Un enrichissement plus ou moins progressif de la source des granitoïdes crustaux en éléments très incompatibles, révélé par l’augmentation du rapport K2O/Na2O (ainsi que Rb/Sr et Th/Sc). Ainsi, la modélisation géochimique démontre que la source des TTG archéennes est une tholéiite assez pauvre en K2O (~0.4 pds.%) et au spectre de terres rares pratiquement plat

(LaN/YbN ~3 ; Martin, 1987, 1994), alors que les granitoïdes post-archéens dérivent de la fusion, ou de la cristallisation, de basaltes enrichis en éléments incompatibles. Ceux-ci dérivent d’un manteau métasomatisé par l’adjonction de fluides ou de magmas issus de la plaque plongeante en contexte de subduction (e.g. Wyllie & Sekine, 1982 ; Tatsumi, 1986, 1989 ; Pitcher, 1987 ; McCulloch & Gamble, 1991 ; Condie, 1997 ; Schmidt & Poli, 1998 ; Barbarin, 1999 ; Kemp & Hawkesworth, 2003). Par conséquent, les granitoïdes protérozoïques et phanérozoïques sont plus riches en éléments incompatibles que les TTG non seulement parce que le matériel mafique dont ils sont les produits de différenciation dérive de taux de fusion plus faibles du manteau, mais aussi parce que ce manteau est lui-même enrichi en éléments incompatibles par rapport à l’Archéen.

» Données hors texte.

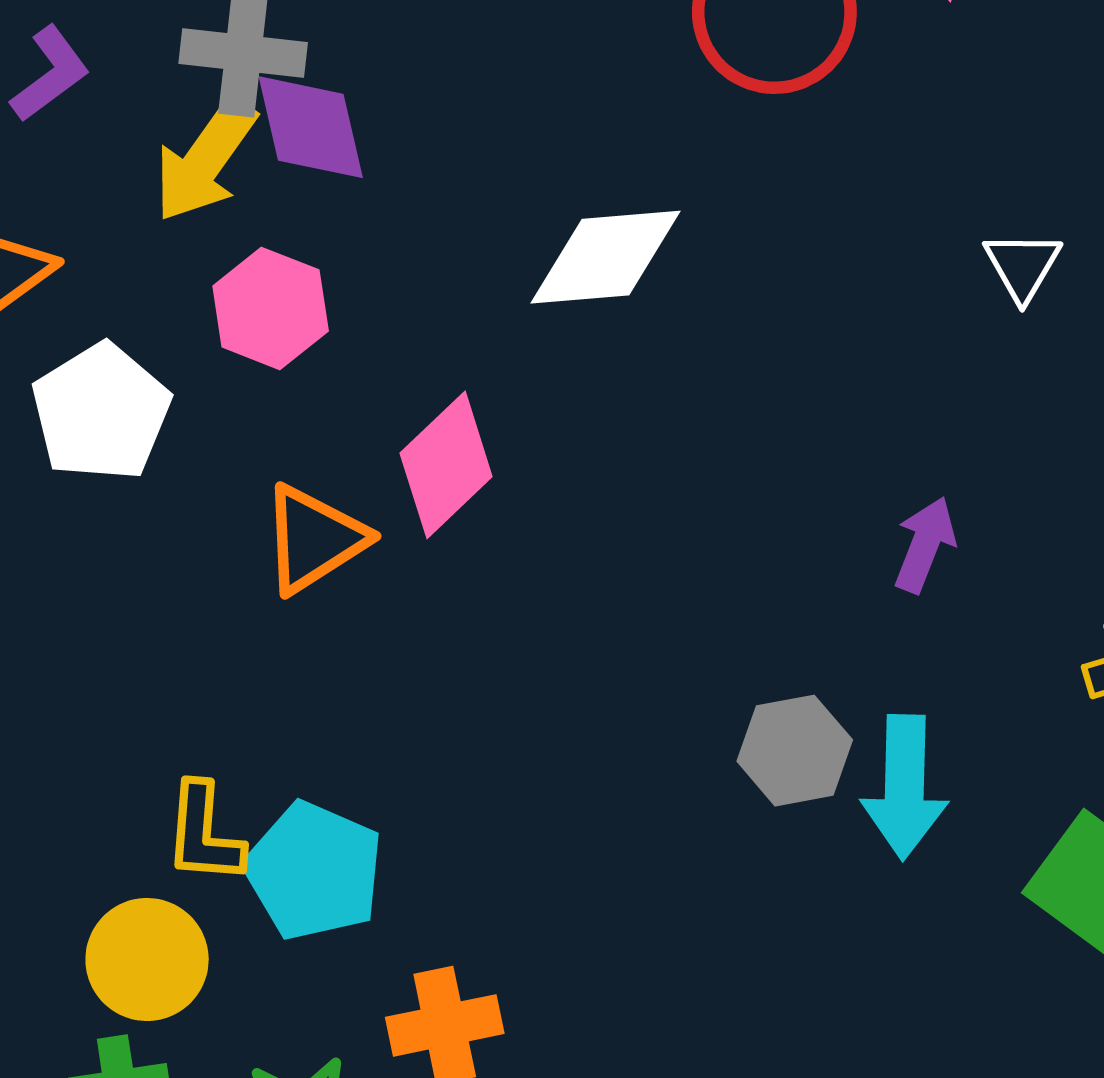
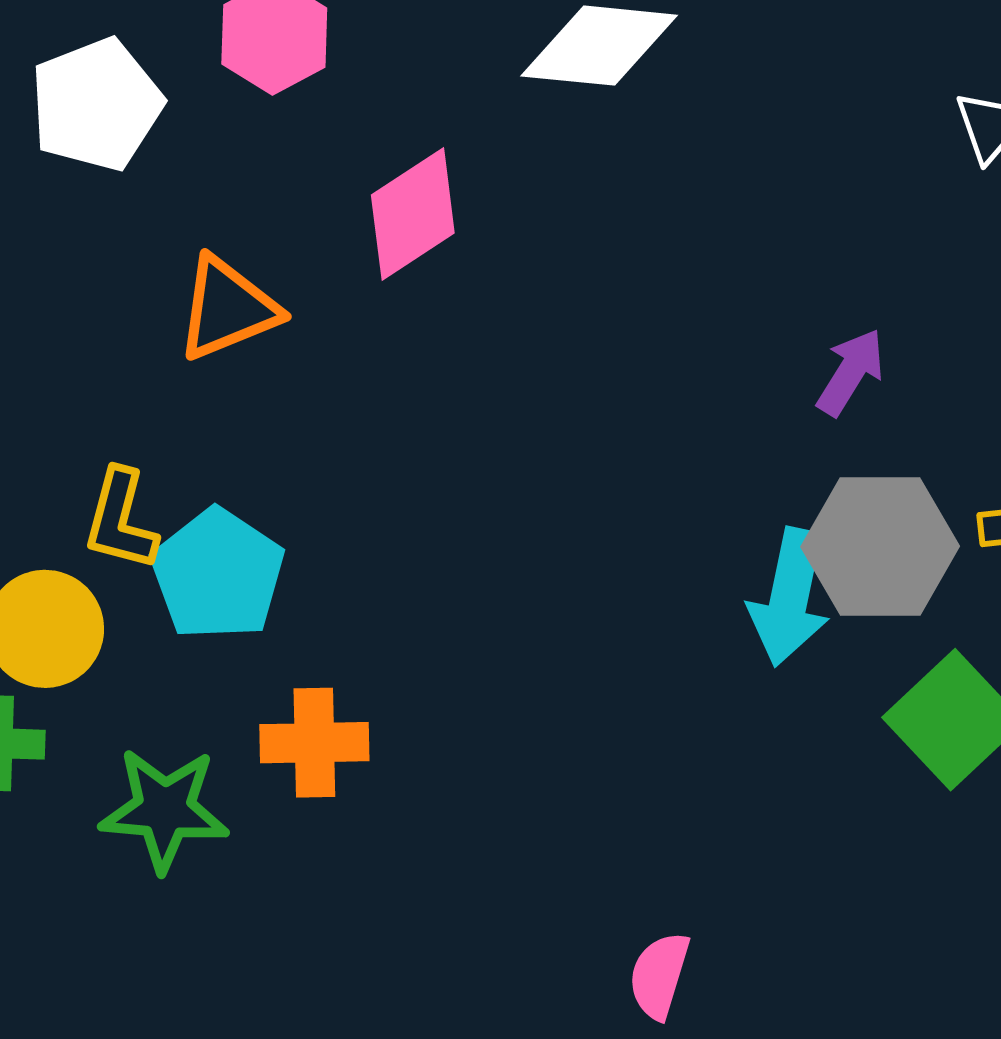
orange triangle: (314, 539) -> (227, 308), moved
gray hexagon: (795, 751) -> (880, 547), moved, size x1.4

Bien que le signal géochimique montre une évolution assez brutale de la composition de la croûte autour de 2500 Ma, la transition entre les deux régimes de production crustale (archéen et post-archéen) est marquée par la mise en place, entre 2500 et 3000 Ma (donc, tout au long de la transition Archéen-Protérozoïque), de granitoïdes particuliers reflétant cette évolution. Il s’agit des « sanukitoïdes », au sens (très) large du terme, dont la composition chimique est intermédiaire entre les TTG (spectres de REE fractionnés, peu ou pas d’anomalie négative en Eu) et certains produits mis en place après 2500 Ma (enrichissement en éléments incompatibles par rapport aux TTG, avec notamment un rapport K2O/Na2O plus élevé, affinité calco-alcaline) (Shirey & Hanson, 1984 ; Smithies & Champion, 2000 ; Martin et al., 2005, 2009). Ces sanukitoïdes sont contemporains de la mise en place d’une variété d’autres granitoïdes potassiques, et l’ensemble de ce magmatisme contraste assez nettement avec la mise en place des TTG tout au long de l’Archéen. En effet, par rapport à ceux-ci, les granitoïdes tardi-archéens sont beaucoup plus diversifiés en termes de sources et de processus pétrogénétiques et, en ce sens, ressemblent davantage à leurs homologues post-archéens (granites de « type I, A et S », pour reprendre la classification très simplifiée de Chappell & White, 1974, 1992). Ces objets font en grande partie l’objet de la présente thèse, en conséquence, leur typologie, leur origine et leur signification globale pour les changements géodynamiques de la transition Archéen-Protérozoïque seront traités plus en détail dans les chapitres suivants.